Here, the compiler is entitled to remove the condition, and perform the block unconditionally, as the preceding statement (ignoring the sleep) has written null and other thread’s activities are irrelevant for non-volatile variables, regardless of how much time has elapsed.

So when this optimization has been performed, it doesn’t matter how many threads write a new value to this variable and “flush to memory”. This code won’t notice.

So let’s consult the specification

It is important to note that neither Thread.sleep nor Thread.yield have any synchronization semantics. In particular, the compiler does not have to flush writes cached in registers out to shared memory before a call to Thread.sleep or Thread.yield, nor does the compiler have to reload values cached in registers after a call to Thread.sleep or Thread.yield.
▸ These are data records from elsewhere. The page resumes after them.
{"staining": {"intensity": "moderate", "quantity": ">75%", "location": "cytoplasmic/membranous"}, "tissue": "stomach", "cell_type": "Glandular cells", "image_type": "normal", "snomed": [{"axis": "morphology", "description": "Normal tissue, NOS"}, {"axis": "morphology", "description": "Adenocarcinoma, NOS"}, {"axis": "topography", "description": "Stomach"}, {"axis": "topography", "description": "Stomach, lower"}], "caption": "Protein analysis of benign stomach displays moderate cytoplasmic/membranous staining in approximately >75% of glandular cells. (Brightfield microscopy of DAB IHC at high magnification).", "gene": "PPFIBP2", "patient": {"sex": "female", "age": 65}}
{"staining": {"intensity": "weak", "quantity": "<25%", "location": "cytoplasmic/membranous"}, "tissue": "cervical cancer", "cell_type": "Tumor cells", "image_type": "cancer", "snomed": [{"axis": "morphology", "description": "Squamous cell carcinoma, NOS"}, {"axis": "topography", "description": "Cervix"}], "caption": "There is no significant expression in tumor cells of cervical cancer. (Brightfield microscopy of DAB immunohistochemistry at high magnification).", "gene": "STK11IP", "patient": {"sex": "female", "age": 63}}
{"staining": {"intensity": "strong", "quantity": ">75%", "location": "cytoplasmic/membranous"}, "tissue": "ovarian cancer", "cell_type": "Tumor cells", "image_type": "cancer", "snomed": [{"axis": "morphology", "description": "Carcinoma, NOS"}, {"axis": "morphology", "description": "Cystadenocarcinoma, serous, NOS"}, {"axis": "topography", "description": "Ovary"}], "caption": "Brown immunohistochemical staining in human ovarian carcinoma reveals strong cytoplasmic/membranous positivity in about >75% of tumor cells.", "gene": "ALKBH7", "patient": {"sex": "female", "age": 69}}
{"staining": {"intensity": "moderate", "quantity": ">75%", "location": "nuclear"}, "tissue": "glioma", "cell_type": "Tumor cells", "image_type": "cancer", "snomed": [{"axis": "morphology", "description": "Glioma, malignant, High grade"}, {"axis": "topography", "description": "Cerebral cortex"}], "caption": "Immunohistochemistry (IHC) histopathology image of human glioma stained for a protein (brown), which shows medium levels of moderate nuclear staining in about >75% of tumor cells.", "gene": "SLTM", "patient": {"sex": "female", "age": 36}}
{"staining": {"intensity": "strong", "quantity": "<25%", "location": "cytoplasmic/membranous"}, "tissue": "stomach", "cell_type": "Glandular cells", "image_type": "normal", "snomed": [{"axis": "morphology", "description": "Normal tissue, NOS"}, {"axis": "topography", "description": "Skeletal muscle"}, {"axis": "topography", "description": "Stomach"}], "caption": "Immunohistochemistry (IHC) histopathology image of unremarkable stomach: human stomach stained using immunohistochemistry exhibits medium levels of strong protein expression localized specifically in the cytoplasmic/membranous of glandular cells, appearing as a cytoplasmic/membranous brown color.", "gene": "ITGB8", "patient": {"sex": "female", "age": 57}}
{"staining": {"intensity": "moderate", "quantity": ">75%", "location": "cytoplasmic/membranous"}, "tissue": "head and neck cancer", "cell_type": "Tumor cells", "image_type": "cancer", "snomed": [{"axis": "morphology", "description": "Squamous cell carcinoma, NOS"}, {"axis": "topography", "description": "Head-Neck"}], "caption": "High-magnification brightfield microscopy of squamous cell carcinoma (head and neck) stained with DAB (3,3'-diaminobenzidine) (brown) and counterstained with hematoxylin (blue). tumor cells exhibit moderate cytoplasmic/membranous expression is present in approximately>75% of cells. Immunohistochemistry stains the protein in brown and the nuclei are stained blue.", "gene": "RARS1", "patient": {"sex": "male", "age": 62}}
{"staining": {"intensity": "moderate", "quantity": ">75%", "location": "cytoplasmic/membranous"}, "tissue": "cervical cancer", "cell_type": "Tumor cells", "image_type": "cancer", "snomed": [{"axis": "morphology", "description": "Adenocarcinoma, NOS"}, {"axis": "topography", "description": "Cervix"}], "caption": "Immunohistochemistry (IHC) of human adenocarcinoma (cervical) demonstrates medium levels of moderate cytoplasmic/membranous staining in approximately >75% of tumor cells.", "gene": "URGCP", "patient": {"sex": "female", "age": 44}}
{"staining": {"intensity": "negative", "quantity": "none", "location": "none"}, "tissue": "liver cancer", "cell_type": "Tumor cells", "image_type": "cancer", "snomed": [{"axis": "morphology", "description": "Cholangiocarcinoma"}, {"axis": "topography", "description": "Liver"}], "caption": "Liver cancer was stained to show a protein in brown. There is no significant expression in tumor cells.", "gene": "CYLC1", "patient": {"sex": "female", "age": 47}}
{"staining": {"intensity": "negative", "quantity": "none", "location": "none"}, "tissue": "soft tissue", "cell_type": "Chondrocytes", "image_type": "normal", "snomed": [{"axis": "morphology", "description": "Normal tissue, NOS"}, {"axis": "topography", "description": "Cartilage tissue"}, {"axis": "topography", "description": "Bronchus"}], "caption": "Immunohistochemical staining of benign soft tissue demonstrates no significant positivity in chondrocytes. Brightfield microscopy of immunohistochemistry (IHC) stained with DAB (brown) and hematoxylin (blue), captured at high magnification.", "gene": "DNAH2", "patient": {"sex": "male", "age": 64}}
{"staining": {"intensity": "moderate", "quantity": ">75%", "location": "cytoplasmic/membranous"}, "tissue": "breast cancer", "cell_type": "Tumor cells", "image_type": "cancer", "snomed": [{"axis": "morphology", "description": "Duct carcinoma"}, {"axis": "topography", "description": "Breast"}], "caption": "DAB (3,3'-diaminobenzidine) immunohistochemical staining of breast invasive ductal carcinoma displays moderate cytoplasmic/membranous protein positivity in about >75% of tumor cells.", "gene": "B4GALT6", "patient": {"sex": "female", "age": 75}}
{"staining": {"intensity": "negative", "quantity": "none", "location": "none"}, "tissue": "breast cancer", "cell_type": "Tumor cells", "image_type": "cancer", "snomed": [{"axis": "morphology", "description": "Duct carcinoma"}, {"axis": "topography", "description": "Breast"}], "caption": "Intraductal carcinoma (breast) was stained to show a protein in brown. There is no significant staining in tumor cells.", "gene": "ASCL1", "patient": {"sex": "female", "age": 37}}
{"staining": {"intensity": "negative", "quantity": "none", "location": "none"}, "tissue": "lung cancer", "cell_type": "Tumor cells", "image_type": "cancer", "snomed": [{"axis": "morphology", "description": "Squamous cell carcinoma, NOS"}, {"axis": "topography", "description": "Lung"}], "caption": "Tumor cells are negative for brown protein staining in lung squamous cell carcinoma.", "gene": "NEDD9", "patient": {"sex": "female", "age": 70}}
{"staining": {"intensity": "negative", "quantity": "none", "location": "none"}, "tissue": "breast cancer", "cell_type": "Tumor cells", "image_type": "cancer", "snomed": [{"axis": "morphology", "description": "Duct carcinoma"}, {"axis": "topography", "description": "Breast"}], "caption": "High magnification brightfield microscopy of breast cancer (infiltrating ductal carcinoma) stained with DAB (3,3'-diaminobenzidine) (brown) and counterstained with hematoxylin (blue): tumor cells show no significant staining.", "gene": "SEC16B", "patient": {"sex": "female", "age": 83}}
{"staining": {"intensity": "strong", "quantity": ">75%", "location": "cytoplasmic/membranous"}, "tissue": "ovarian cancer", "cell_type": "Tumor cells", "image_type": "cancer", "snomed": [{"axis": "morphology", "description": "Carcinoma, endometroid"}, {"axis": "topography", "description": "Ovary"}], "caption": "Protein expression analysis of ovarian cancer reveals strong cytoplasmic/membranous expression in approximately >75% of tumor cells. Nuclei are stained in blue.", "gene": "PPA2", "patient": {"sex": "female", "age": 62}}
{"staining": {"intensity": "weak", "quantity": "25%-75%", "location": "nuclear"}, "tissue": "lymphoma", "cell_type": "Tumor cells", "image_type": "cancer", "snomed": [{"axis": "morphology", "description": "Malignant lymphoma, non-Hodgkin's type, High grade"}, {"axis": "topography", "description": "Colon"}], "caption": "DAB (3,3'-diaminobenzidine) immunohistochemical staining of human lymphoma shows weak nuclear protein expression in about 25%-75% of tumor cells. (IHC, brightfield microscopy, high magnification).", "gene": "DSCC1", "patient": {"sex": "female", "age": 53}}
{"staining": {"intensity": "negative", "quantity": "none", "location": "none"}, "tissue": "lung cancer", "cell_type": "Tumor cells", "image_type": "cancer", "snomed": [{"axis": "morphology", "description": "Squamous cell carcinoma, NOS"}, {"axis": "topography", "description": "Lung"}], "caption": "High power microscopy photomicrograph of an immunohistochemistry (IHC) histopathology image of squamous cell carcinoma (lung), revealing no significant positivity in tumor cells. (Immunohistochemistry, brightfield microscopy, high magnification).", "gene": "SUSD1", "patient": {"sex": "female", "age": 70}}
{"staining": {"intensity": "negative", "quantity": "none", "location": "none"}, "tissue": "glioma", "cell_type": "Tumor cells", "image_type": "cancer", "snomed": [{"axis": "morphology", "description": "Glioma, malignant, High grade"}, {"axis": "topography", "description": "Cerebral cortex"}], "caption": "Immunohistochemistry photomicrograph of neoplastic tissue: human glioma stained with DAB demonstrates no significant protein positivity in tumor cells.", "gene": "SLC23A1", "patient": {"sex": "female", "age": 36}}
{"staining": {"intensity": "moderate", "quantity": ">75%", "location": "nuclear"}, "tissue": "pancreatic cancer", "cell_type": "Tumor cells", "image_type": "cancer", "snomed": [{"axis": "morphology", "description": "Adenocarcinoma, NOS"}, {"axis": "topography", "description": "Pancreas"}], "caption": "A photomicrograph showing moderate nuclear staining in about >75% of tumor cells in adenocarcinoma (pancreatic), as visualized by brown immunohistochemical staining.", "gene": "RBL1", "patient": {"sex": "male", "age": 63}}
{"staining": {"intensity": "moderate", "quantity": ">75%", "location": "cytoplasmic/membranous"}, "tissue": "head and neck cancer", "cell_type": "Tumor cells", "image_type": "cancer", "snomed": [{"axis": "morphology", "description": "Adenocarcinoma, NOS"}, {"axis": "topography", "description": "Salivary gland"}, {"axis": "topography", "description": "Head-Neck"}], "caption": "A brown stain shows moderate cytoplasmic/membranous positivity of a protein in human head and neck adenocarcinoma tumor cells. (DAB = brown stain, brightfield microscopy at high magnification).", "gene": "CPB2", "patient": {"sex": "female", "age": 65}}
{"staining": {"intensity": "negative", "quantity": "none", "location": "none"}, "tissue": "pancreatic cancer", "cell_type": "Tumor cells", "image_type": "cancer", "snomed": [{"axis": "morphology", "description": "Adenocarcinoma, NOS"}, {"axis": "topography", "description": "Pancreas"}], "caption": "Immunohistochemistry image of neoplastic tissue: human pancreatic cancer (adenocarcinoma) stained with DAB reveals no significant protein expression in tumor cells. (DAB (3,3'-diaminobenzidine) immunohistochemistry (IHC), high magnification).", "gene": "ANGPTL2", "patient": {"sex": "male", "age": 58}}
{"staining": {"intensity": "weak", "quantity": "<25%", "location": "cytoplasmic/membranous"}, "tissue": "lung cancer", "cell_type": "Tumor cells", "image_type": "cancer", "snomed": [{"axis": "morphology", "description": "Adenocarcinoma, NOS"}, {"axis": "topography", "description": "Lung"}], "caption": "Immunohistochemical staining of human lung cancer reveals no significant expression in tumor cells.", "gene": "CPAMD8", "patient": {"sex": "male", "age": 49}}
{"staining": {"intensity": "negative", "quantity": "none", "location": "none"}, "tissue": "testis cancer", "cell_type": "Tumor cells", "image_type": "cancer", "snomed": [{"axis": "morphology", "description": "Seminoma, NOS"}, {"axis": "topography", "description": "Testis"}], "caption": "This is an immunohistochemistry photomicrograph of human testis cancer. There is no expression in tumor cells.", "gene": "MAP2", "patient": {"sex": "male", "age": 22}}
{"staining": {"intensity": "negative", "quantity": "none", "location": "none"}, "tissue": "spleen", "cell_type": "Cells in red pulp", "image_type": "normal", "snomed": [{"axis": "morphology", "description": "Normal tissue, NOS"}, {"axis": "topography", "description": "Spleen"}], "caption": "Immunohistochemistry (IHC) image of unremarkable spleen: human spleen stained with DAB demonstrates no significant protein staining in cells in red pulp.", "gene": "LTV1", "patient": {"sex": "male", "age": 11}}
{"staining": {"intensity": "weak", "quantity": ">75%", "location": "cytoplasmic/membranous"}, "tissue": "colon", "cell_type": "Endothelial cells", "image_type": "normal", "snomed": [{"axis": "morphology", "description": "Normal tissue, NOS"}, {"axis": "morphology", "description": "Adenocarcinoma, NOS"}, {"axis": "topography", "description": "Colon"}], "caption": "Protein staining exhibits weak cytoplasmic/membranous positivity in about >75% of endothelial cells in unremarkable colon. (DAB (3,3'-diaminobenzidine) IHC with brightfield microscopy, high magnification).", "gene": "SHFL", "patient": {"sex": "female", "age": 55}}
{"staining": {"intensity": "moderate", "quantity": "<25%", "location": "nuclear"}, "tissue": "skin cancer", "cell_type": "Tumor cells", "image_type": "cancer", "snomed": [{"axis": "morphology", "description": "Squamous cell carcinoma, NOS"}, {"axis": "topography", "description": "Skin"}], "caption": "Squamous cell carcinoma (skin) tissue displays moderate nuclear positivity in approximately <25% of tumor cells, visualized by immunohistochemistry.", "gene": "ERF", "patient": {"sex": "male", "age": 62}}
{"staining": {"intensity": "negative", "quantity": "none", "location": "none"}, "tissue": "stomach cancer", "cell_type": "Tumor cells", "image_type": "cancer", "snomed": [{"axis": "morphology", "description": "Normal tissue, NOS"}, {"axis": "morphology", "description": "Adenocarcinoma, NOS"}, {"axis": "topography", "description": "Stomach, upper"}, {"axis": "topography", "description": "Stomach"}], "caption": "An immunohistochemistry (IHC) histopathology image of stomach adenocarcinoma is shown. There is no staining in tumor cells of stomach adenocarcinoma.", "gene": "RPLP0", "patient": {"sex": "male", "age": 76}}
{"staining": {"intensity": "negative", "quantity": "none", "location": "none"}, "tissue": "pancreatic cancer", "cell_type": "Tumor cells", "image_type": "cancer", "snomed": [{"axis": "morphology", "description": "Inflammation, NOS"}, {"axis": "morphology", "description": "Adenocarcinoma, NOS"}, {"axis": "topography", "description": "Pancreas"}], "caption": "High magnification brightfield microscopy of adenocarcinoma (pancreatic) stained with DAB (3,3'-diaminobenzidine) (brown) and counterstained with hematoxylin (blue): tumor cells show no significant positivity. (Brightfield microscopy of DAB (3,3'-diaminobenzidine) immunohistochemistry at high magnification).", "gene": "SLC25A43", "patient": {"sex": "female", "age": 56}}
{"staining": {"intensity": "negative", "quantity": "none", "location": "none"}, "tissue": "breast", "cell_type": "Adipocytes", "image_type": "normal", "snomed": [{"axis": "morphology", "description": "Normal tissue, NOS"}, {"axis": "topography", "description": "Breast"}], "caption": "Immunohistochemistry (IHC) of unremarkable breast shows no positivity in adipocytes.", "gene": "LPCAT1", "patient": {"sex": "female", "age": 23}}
I think, the answer to your question couldn’t be more explicit.

For completeness

I believe the Java Memory Model guarantees that all writes to a volatile variable synchronize with all subsequent reads from any thread, so that solves the problem.

All writes made prior to writing to a volatile variable will become visible to threads subsequently reading the same variable. So in your case, declaring keepGoing as volatile will fix the issue, as both threads consistently use it.

If my understanding is correct the code generated by a synchronized block also flushes out all pending reads and writes, which serves as a kind of "memory barrier" and fixes the issue.

A thread leaving a synchronized block establishes a happens-before relationship to a thread entering a synchronized block using the same object. If using a synchronized block in one thread appears to solve the issue despite you’re not using a synchronized block in the other, you’re relying on side effects of a particular implementation which is not guaranteed to continue to work.